Exercise input:

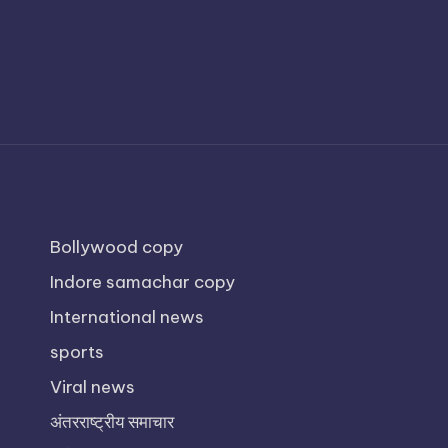
Bollywood copy
Indore samachar copy
International news
sports
Viral news
अंतरराष्ट्रीय समाचार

What to work on:
Leave out all images, then reproduce the entries above exactly.

Answer space:
Bollywood copy
Indore samachar copy
International news
sports
Viral news
अंतरराष्ट्रीय समाचार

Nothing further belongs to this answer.